Everyone agrees his hair stood straight on end! I fear that, in making his nose a bit thicker and his eyes a bit larger I have made him horse-faced. Ah, well. Too late now. But I think I did a good job on the mouth. I was trying to do a thing where, if you look at it once, it’s deadpan serious; look at it again, it’s smiling ironically. Who cares about the nose? It’s the mouth that is philosophical in this case. In other cases, it’s the nose. A quote from my survey article: “Nixon looked like his policies. His nose told you he was going to invade Cambodia.” By contrast, only Kierkegaard’s mouth told you he was going to refute Hegel.

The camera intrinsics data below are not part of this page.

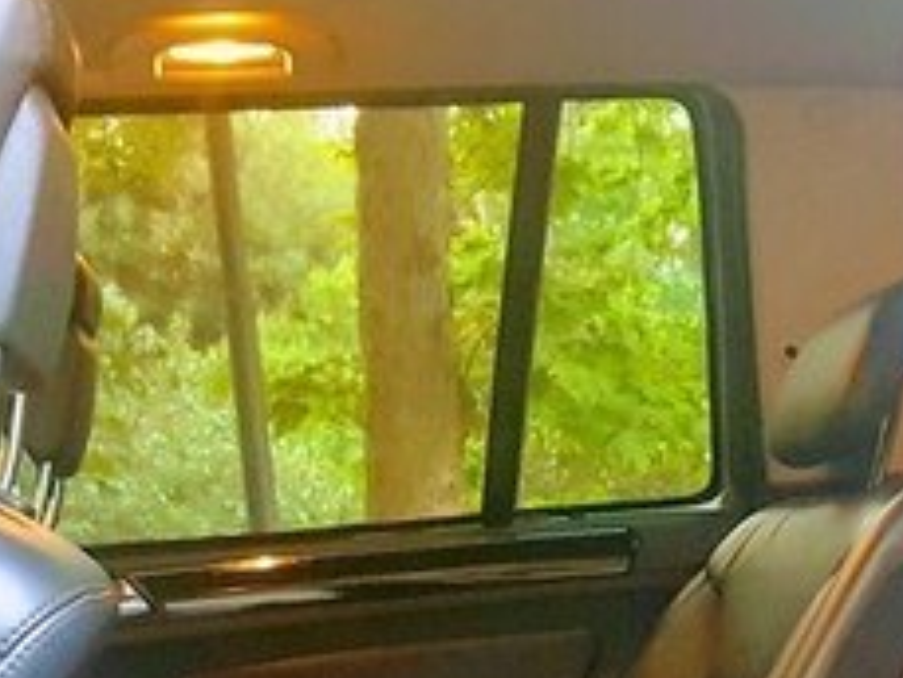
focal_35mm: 75
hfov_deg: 26.0
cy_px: 916
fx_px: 1957
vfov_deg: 18.1
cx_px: 457
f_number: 1.7
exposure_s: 1/10
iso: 250
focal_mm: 4.2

“We seldom see anybody who is not uneasy or afraid to live. There is a slight blush of shame on the cheek of good men and aspiring men, and a spice of caricature.” – Ralph Waldo Emerson

{ 6 comments }

1

ZM 08.10.16 at 11:28 pm

These are really good John Holbo, how you’ve used shapes to build the faces you could turn them into stained glass windows. I think Kierkegaarde’s eyes are a bit more dreamboaty in the pictures. You’ve got them sort of looking outwards a bit stunned to go with the hair, but he kind of focuses them more inwards in a kind of piercing but gentle sort of gaze in the pictures. You’re right about the mouth being philosophical, it is a bit crooked in the pictures, but if you changed that it would upset the symmetry of the image.

2

John Holbo 08.10.16 at 11:53 pm

Yeah, I made him just a tetch wall-eyed. No one says he was the Marty Feldman of philosophy, so maybe I should redo that.

3

John Holbo 08.11.16 at 12:02 am

I just de-feldmanized his right eyeball one pixel. I think maybe it got accidentally nudged out of position before I exported the first time. Still kinda horsefaced.

4

John Holbo 08.11.16 at 12:03 am

I like symmetry.

5

ZM 08.11.16 at 12:21 am

Yeah I think that’s good. Yes, to preserve the symmetry if you wanted the crooked mouth you’d have to try balancing it with something else, you’ve got the hair going at a good angle at the left of the head if you wanted to try bringing up the mouth at the right to a similar angle. That might preserve the overall symmetry if the hair and the mouth were related by angles… I don’t know. I find it hard to work out composition without a bit of trial and error.

6

ZM 08.11.16 at 12:23 am

And I think he does have a bit of a horse face, you’ve got that right.